If reports start to show the numbers don't add up, retail stocks may feel some heat.

"The market seems to be focused on the consumer and on retail sales. They're going to dice up and analyze what sales figures have been for this weekend," said Bruce Zaro, chief technical strategist at Delta Global Asset Management in Boston.

He said there's special interest in this season because there are fewer shopping days and retailers are significantly reducing prices to attract shoppers.

This year's holiday shopping season in the United States is one of the shortest in years, with less than 30 days between Thanksgiving and Christmas.

Zaro said that however important sales and traffic numbers are, soft data should be treated carefully.
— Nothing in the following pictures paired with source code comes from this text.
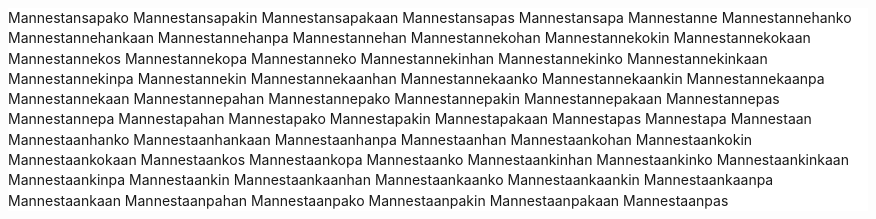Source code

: Mannestansapako
Mannestansapakin
Mannestansapakaan
Mannestansapas
Mannestansapa
Mannestanne
Mannestannehanko
Mannestannehankaan
Mannestannehanpa
Mannestannehan
Mannestannekohan
Mannestannekokin
Mannestannekokaan
Mannestannekos
Mannestannekopa
Mannestanneko
Mannestannekinhan
Mannestannekinko
Mannestannekinkaan
Mannestannekinpa
Mannestannekin
Mannestannekaanhan
Mannestannekaanko
Mannestannekaankin
Mannestannekaanpa
Mannestannekaan
Mannestannepahan
Mannestannepako
Mannestannepakin
Mannestannepakaan
Mannestannepas
Mannestannepa
Mannestapahan
Mannestapako
Mannestapakin
Mannestapakaan
Mannestapas
Mannestapa
Mannestaan
Mannestaanhanko
Mannestaanhankaan
Mannestaanhanpa
Mannestaanhan
Mannestaankohan
Mannestaankokin
Mannestaankokaan
Mannestaankos
Mannestaankopa
Mannestaanko
Mannestaankinhan
Mannestaankinko
Mannestaankinkaan
Mannestaankinpa
Mannestaankin
Mannestaankaanhan
Mannestaankaanko
Mannestaankaankin
Mannestaankaanpa
Mannestaankaan
Mannestaanpahan
Mannestaanpako
Mannestaanpakin
Mannestaanpakaan
Mannestaanpas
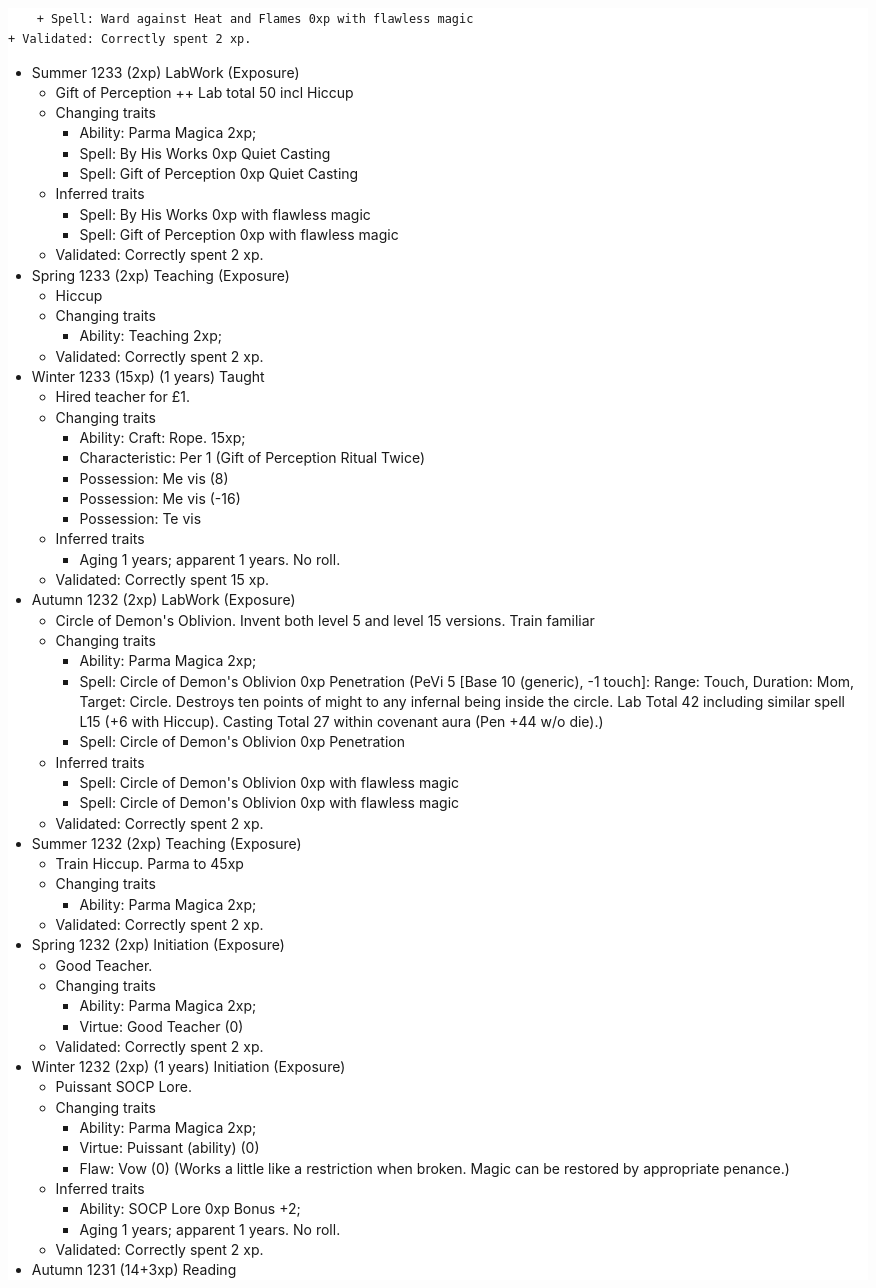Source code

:         + Spell: Ward against Heat and Flames 0xp with flawless magic
    + Validated: Correctly spent 2 xp.
+ Summer 1233 (2xp) LabWork (Exposure)
    + Gift of Perception ++ Lab total 50 incl Hiccup
    + Changing traits
        + Ability: Parma Magica 2xp; 
        + Spell: By His Works 0xp Quiet Casting
        + Spell: Gift of Perception 0xp Quiet Casting
    + Inferred traits
        + Spell: By His Works 0xp with flawless magic
        + Spell: Gift of Perception 0xp with flawless magic
    + Validated: Correctly spent 2 xp.
+ Spring 1233 (2xp) Teaching (Exposure)
    + Hiccup 
    + Changing traits
        + Ability: Teaching 2xp; 
    + Validated: Correctly spent 2 xp.
+ Winter 1233 (15xp) (1 years) Taught
    + Hired teacher for £1. 
    + Changing traits
        + Ability: Craft: Rope. 15xp; 
        + Characteristic: Per 1 (Gift of Perception Ritual Twice)
        + Possession: Me vis (8)
        + Possession: Me vis (-16)
        + Possession: Te vis
    + Inferred traits
        + Aging 1 years; apparent 1 years. No roll. 
    + Validated: Correctly spent 15 xp.
+ Autumn 1232 (2xp) LabWork (Exposure)
    + Circle of Demon's Oblivion.  Invent both level 5 and level 15 versions. Train familiar
    + Changing traits
        + Ability: Parma Magica 2xp; 
        + Spell: Circle of Demon's Oblivion 0xp Penetration (PeVi 5 [Base 10 (generic), -1 touch]: Range: Touch, Duration: Mom, Target: Circle. Destroys ten points of might to any infernal being inside the circle.  Lab Total 42 including similar spell L15 (+6 with Hiccup).  Casting Total 27 within covenant aura (Pen +44 w/o die).)
        + Spell: Circle of Demon's Oblivion 0xp Penetration
    + Inferred traits
        + Spell: Circle of Demon's Oblivion 0xp with flawless magic
        + Spell: Circle of Demon's Oblivion 0xp with flawless magic
    + Validated: Correctly spent 2 xp.
+ Summer 1232 (2xp) Teaching (Exposure)
    + Train Hiccup. Parma to 45xp
    + Changing traits
        + Ability: Parma Magica 2xp; 
    + Validated: Correctly spent 2 xp.
+ Spring 1232 (2xp) Initiation (Exposure)
    + Good Teacher.
    + Changing traits
        + Ability: Parma Magica 2xp; 
        + Virtue: Good Teacher (0)
    + Validated: Correctly spent 2 xp.
+ Winter 1232 (2xp) (1 years) Initiation (Exposure)
    + Puissant SOCP Lore.
    + Changing traits
        + Ability: Parma Magica 2xp; 
        + Virtue: Puissant (ability) (0)
        + Flaw: Vow (0) (Works a little like a restriction when broken.  Magic can be restored by appropriate penance.)
    + Inferred traits
        + Ability: SOCP Lore 0xp Bonus +2; 
        + Aging 1 years; apparent 1 years. No roll. 
    + Validated: Correctly spent 2 xp.
+ Autumn 1231 (14+3xp) Reading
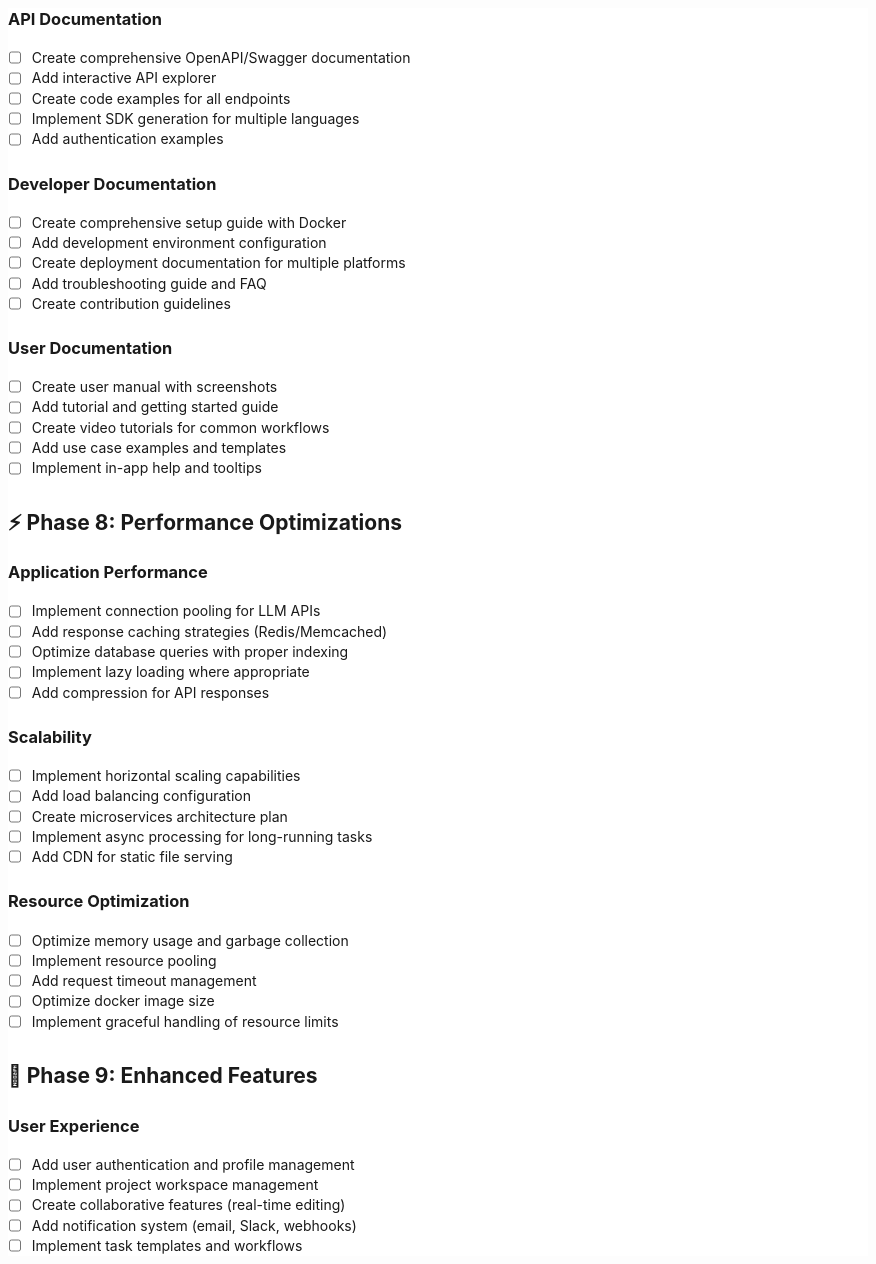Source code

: ### API Documentation
- [ ] Create comprehensive OpenAPI/Swagger documentation
- [ ] Add interactive API explorer
- [ ] Create code examples for all endpoints
- [ ] Implement SDK generation for multiple languages
- [ ] Add authentication examples

### Developer Documentation
- [ ] Create comprehensive setup guide with Docker
- [ ] Add development environment configuration
- [ ] Create deployment documentation for multiple platforms
- [ ] Add troubleshooting guide and FAQ
- [ ] Create contribution guidelines

### User Documentation
- [ ] Create user manual with screenshots
- [ ] Add tutorial and getting started guide
- [ ] Create video tutorials for common workflows
- [ ] Add use case examples and templates
- [ ] Implement in-app help and tooltips

## ⚡ Phase 8: Performance Optimizations

### Application Performance
- [ ] Implement connection pooling for LLM APIs
- [ ] Add response caching strategies (Redis/Memcached)
- [ ] Optimize database queries with proper indexing
- [ ] Implement lazy loading where appropriate
- [ ] Add compression for API responses

### Scalability
- [ ] Implement horizontal scaling capabilities
- [ ] Add load balancing configuration
- [ ] Create microservices architecture plan
- [ ] Implement async processing for long-running tasks
- [ ] Add CDN for static file serving

### Resource Optimization
- [ ] Optimize memory usage and garbage collection
- [ ] Implement resource pooling
- [ ] Add request timeout management
- [ ] Optimize docker image size
- [ ] Implement graceful handling of resource limits

## 🎯 Phase 9: Enhanced Features

### User Experience
- [ ] Add user authentication and profile management
- [ ] Implement project workspace management
- [ ] Create collaborative features (real-time editing)
- [ ] Add notification system (email, Slack, webhooks)
- [ ] Implement task templates and workflows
"I'm not sure it's a proxy for the overall market. There are areas of the economy doing quite well and areas of the market that are doing well beyond retailers, which are relatively mixed."

Regardless of how strong the numbers are, consumer stocks could be due for a slowdown. Retail stocks have underperformed the S&P 500 in the period from Thanksgiving to Christmas for the past three years, according to data from Bespoke Investment Group, an investment research firm in Harrison, New York.

Bespoke's data show that since 2000, the S&P 500 has averaged a gain of 1.7 percent during that key period, with positive returns in all but three years. Retail stocks have averaged a gain of just 0.8 percent in the same time frame, with positive returns during six of the 13 years.

A CHILL FROM CHINA?

During Biden's visit to China, Japan and South Korea next week, he will seek to ease growing tensions in the region. Last week, China established a new airspace defense zone over the East China Sea, including the islands at the heart of its dispute with Japan.

China scrambled jets on Friday in response to two U.S. spy planes and 10 Japanese aircraft, including F-15 fighters, entering its new air defense zone, state news agency Xinhua said.

"This is a little bit of a brush fire, and I'm hopeful it will de-escalate in a hurry," said Jim Russell, senior equity strategist for U.S. Bank Wealth Management, in Cincinnati.

"It's not the season to have a geopolitical distraction on what is already a shortened and highly promotional shopping season," he said.